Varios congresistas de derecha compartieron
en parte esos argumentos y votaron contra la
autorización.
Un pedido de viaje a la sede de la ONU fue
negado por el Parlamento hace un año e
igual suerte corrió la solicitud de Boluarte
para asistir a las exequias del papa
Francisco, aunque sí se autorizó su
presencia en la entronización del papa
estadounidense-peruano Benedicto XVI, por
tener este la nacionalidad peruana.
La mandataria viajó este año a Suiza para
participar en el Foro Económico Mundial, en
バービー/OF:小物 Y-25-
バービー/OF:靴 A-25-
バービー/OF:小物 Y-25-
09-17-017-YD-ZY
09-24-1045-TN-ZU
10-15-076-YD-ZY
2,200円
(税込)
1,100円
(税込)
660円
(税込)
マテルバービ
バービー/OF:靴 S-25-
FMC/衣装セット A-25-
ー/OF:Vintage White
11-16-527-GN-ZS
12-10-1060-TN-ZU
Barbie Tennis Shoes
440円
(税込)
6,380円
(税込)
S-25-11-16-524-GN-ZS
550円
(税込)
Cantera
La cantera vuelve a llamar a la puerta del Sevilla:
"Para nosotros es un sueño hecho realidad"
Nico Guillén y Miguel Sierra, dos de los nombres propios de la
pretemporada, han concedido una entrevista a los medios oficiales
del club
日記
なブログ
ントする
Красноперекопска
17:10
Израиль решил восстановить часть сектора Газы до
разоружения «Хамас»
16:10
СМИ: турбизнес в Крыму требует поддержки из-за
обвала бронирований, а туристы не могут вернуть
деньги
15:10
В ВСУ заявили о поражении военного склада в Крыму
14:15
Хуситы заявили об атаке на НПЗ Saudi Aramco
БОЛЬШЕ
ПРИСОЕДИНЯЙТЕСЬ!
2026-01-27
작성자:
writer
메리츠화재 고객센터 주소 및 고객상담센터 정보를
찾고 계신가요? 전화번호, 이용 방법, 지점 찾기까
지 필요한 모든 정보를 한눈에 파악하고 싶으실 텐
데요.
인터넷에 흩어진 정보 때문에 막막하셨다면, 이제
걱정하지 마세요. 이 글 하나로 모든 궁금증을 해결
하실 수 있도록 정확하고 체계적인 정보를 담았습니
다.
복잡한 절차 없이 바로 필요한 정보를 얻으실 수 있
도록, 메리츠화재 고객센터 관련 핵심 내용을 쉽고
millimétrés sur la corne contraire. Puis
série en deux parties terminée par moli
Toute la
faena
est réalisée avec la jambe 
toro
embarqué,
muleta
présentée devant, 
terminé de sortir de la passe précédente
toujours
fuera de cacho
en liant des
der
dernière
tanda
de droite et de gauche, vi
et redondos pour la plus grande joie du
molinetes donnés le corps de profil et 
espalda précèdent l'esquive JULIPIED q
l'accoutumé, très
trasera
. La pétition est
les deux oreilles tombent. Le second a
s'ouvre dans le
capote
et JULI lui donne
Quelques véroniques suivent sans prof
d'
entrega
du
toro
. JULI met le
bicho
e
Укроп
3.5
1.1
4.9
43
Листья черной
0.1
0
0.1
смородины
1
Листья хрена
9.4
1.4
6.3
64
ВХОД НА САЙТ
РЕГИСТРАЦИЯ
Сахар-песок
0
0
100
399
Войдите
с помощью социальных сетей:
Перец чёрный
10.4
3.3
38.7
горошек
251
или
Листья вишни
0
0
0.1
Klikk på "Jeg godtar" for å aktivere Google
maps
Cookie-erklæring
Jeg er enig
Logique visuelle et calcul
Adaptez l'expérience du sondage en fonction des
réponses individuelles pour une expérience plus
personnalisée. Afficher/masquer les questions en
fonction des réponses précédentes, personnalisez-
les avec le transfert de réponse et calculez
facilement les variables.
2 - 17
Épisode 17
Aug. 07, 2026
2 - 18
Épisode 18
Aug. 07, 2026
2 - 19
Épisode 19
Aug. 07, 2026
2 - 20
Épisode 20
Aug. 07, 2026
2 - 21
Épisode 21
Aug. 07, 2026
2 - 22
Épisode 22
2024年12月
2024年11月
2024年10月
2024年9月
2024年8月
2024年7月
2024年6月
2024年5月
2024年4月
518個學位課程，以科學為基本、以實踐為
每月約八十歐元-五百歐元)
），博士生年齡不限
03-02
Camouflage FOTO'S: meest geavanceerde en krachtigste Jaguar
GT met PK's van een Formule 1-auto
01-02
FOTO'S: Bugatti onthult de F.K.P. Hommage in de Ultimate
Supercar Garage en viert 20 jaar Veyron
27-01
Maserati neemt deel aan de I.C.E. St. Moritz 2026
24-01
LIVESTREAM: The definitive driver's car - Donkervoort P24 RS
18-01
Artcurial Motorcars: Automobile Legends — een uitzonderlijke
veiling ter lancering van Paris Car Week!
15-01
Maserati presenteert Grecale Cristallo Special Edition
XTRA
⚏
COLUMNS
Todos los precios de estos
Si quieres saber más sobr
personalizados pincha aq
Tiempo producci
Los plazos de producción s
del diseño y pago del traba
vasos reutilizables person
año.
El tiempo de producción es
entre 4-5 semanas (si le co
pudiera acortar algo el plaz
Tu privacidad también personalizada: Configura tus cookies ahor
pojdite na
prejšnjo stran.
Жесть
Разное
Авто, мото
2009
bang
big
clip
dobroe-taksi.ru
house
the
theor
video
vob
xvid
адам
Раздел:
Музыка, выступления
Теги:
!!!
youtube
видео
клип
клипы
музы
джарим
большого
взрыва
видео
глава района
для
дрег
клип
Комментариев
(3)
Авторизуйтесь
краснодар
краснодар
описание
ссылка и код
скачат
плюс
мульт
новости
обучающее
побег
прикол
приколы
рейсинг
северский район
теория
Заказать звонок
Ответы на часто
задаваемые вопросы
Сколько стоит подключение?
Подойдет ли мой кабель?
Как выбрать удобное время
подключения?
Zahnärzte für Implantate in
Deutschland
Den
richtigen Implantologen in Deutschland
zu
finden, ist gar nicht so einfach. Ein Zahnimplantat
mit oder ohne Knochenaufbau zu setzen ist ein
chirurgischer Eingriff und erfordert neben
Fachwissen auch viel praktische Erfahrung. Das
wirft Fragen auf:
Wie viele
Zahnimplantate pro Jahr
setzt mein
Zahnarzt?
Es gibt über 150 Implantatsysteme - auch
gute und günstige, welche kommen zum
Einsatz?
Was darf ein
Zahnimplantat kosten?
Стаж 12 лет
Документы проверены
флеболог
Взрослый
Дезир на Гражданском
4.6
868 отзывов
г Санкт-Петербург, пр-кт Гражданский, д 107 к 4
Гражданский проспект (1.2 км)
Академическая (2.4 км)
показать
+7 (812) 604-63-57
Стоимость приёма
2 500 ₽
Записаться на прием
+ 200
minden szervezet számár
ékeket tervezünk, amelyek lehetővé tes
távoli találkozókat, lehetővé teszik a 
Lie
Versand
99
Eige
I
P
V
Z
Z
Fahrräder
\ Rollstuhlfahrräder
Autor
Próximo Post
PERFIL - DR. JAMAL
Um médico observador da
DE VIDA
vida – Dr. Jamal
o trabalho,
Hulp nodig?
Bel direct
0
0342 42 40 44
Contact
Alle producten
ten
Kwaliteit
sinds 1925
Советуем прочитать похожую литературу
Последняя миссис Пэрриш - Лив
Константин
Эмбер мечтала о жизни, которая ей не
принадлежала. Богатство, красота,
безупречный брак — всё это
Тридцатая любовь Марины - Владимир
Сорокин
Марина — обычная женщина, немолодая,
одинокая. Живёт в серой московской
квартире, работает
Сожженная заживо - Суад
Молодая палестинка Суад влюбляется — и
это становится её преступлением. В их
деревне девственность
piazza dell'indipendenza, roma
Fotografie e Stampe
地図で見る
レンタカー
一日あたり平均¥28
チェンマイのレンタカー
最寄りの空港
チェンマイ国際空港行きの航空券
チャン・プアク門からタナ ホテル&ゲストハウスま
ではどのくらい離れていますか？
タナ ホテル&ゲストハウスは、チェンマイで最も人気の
· · · ·
## Required work
Beginning of the records through the line with "estadounidense-peruano Benedicto XVI, por": return that span exactly and stop there.

## Answer to the exercise
Varios congresistas de derecha compartieron
en parte esos argumentos y votaron contra la
autorización.
Un pedido de viaje a la sede de la ONU fue
negado por el Parlamento hace un año e
igual suerte corrió la solicitud de Boluarte
para asistir a las exequias del papa
Francisco, aunque sí se autorizó su
presencia en la entronización del papa
estadounidense-peruano Benedicto XVI, por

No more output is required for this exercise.